After telling stories about the need for repentance, Jesus tells the story of the fig tree that yields no fruit. The fig tree had long been the symbol for Israel, and the many seeds in a fig, show abundance and fruitfulness. Here, probably God is the gardener, and so Jesus is the man who pleads for one more year for the tree to bear figs. The gardener grants the extension. Remember: "God's glory is always to have mercy."

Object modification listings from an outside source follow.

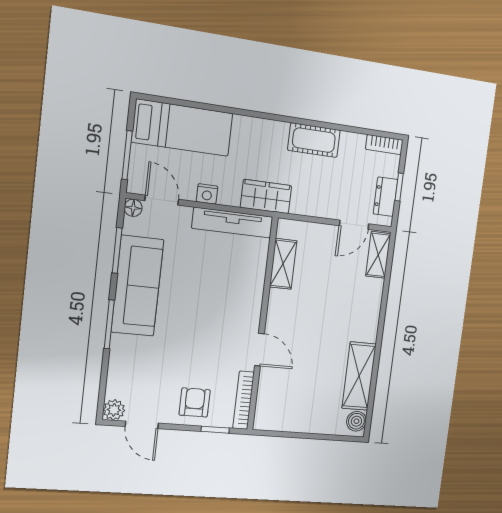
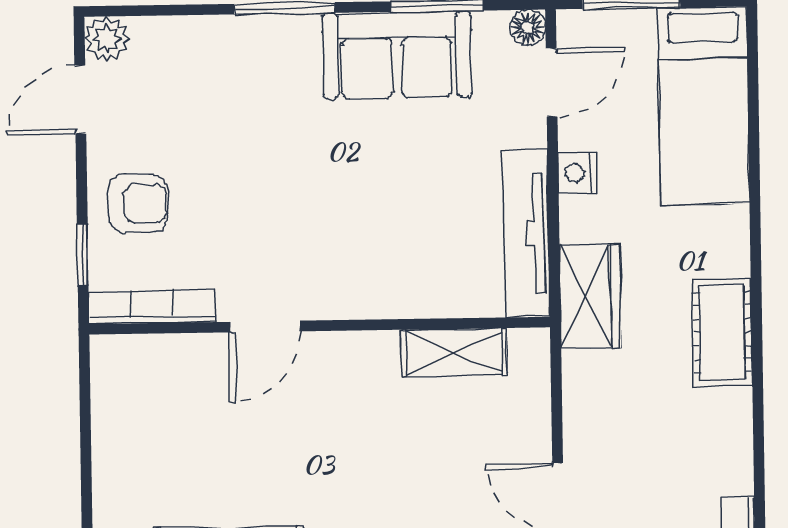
cot: (314, 140) -> (722, 332), moved
sofa: (137, 286) -> (397, 55), width x0.73

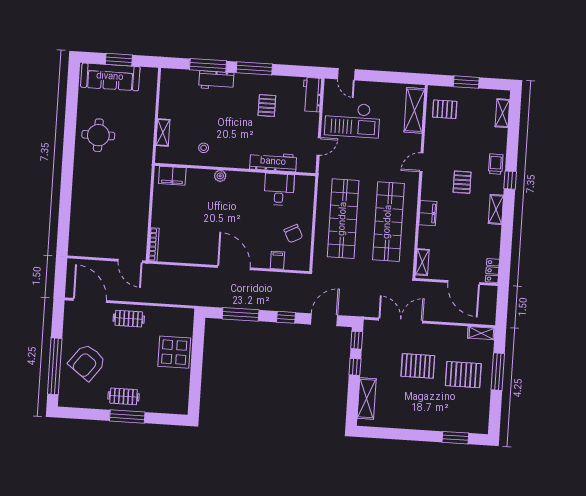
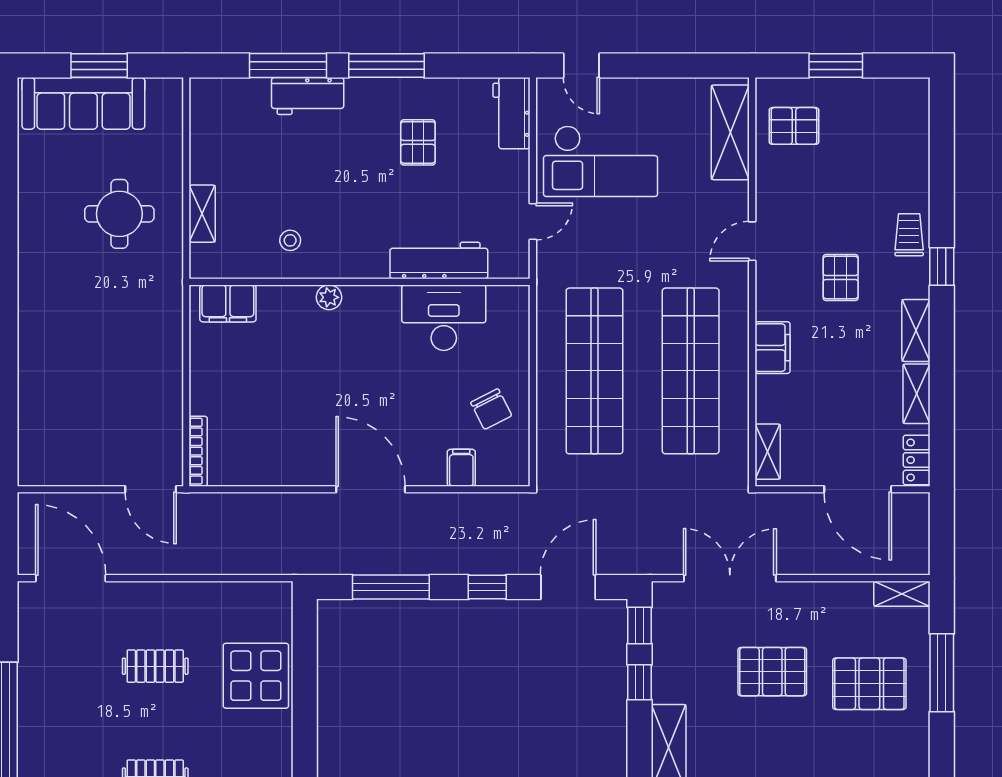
shelving: (502, 113) -> (916, 394), moved
round table: (98, 135) -> (119, 214), moved
desk: (279, 189) -> (444, 318), width x1.37
clothes rail: (129, 319) -> (155, 666), moved
armchair: (87, 362) -> (73, 709), removed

Even today's first two stories, therefore, of perhaps "dying suddenly and unprepared" take on new, hopeful outcomes. Paul tells us "God is faithful and God will not let us be tested beyond our strength, but with testing God will also provide the way out so that we can endure it." Endure here must mean not suffering for a long time, but outlasting the suffering for time for repentance to take hold. The man in the garden was there for the Galileans somehow, in their hearts and minds, maybe too with those at the tower of Siloam, maybe for those in Haiti, and Chile and in the boy's heart as he hit the water. Jesus is the one who promises to be there in those moments. Some of them are learning moments not attached to death, some are near death experiences. Jesus promises always and always to be there, in the "brain's corridors," even overpowering and overlooking that "spectre more near." Our life's work is to keep at naming those things that make us feel unprepared for dying suddenly. "Whoa, there's one- I'm sorry and I'll try hard not to do it again, though for true life, most of us repeat our sins, and our sins are pretty familiar. Name them and fling them onto that clothesline, and aim our arrow onto its target again, and hope not to miss the mark this time. That repetition of aiming again and again is what's meant by repentance. Aim again; maybe it'll bear fruit this time. Aim again; Jesus will be there to guide us closer to the mark of holiness. Jesus always asks for a little more time for each of us. He promises to be there always to take away those finals sins, time for God's mercy, until he brings us to join him in Paradise. That's Good News.

© Katharine C. Black, 7 March 2010, delivered at St. Mary's, Virgin Gorda.